XLORE 3: A Large-scale Multilingual Knowledge Graph from Heterogeneous Wiki Knowledge Resources
Kaisheng Zeng,Hailong Jin,Xin Lv,Fangwei Zhu,Lei Hou,Yi Zhang,Fan Pang,Yu Qi,Dingxiao Liu,Juanzi Li,Ling Feng
DOI: https://doi.org/10.1145/3660521
2024-01-01
Abstract:In recent years, Knowledge Graph (KG) has attracted significant attention from academia and industry, resulting in the development of numerous technologies for KG construction, completion, and application. XLORE is one of the largest multilingual KGs built from Baidu Baike and Wikipedia via a series of knowledge modelling and acquisition methods. In this paper, we utilize systematic methods to improve XLORE’s data quality and present its latest version, XLORE 3, which enables the effective integration and management of heterogeneous knowledge from diverse resources.
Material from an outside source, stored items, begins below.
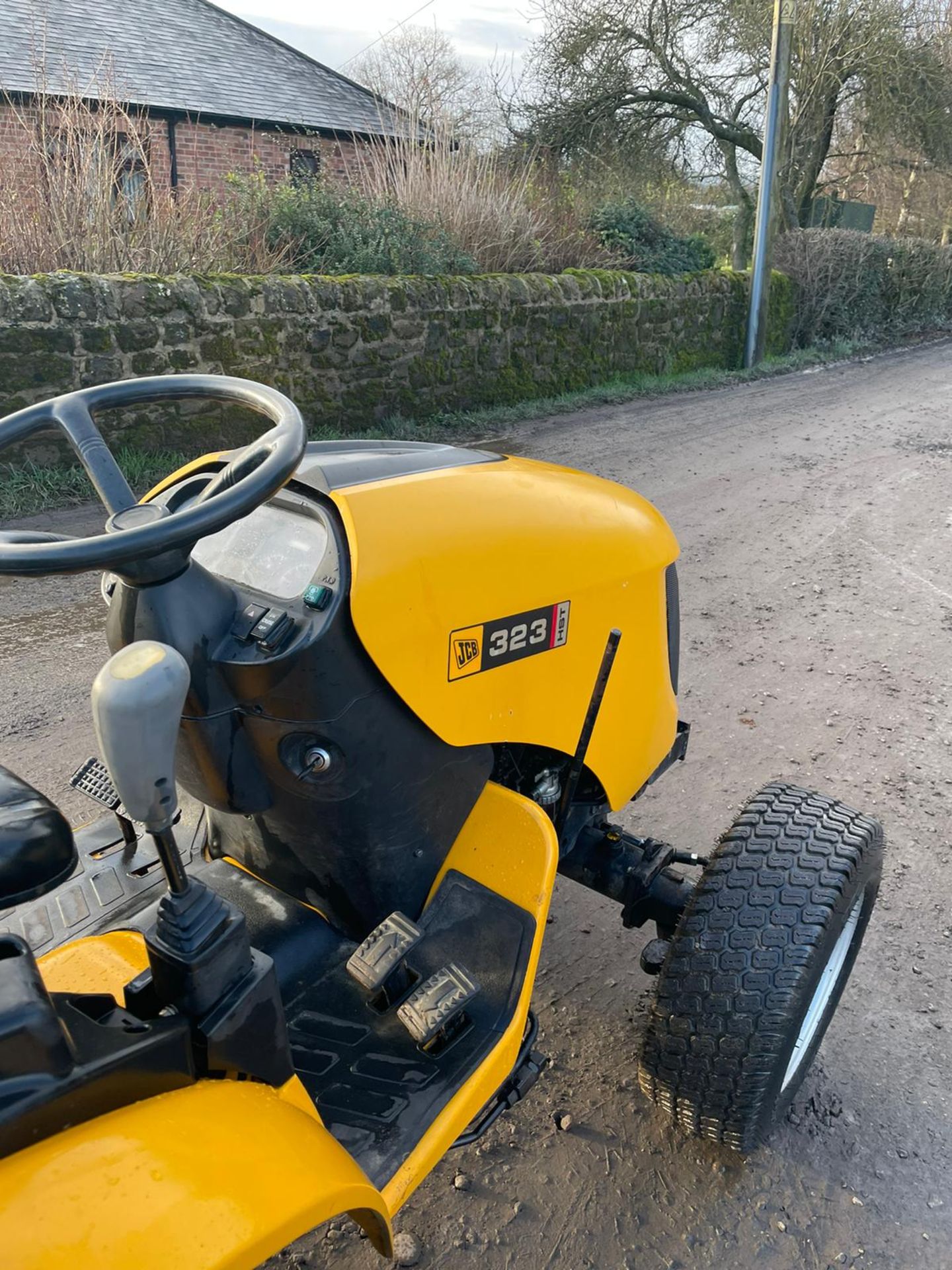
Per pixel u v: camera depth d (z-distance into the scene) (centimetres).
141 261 763
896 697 422
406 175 1084
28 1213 99
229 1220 104
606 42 1684
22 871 119
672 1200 198
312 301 802
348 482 171
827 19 1617
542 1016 246
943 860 312
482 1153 207
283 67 1514
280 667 149
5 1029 105
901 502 711
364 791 166
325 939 183
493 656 178
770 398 1126
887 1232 194
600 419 978
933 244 1667
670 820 329
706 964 181
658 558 220
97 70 970
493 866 183
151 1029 121
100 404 166
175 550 134
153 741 107
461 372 947
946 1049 241
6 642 445
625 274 1131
Compared with previous versions, XLORE 3 has three major advantages: 1) We design a comprehensive and reasonable schema, namely XLORE ontology, which can effectively organize and manage entities from various resources. 2) We merge equivalent entities in different languages to facilitate knowledge sharing. We provide a large-scale entity linking system to establish the associations between unstructured text and structured KG. 3) We design a multi-strategy knowledge completion framework, which leverages pre-trained language models and vast amounts of unstructured text to discover missing and new facts. The resulting KG contains 446 concepts, 2,608 properties, 66 million entities, and more than 2 billion facts. It is available and downloadable online 1 , providing a valuable resource for researchers and practitioners in various fields.